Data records
---
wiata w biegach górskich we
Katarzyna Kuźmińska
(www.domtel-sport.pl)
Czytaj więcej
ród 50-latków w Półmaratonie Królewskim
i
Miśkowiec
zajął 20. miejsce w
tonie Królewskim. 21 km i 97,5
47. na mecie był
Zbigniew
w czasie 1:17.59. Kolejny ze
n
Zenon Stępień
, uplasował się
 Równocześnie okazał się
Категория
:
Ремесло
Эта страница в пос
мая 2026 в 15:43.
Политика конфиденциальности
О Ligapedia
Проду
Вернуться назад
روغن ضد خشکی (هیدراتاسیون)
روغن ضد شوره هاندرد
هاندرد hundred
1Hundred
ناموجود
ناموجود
---
# [Exercise description]
Keep to the lines from the one containing "Równocześnie okazał się" to the end of the entries above, and retype them exactly.

# [Solution to this problem]
 Równocześnie okazał się
Категория
:
Ремесло
Эта страница в пос
мая 2026 в 15:43.
Политика конфиденциальности
О Ligapedia
Проду
Вернуться назад
روغن ضد خشکی (هیدراتاسیون)
روغن ضد شوره هاندرد
هاندرد hundred
1Hundred
ناموجود
ناموجود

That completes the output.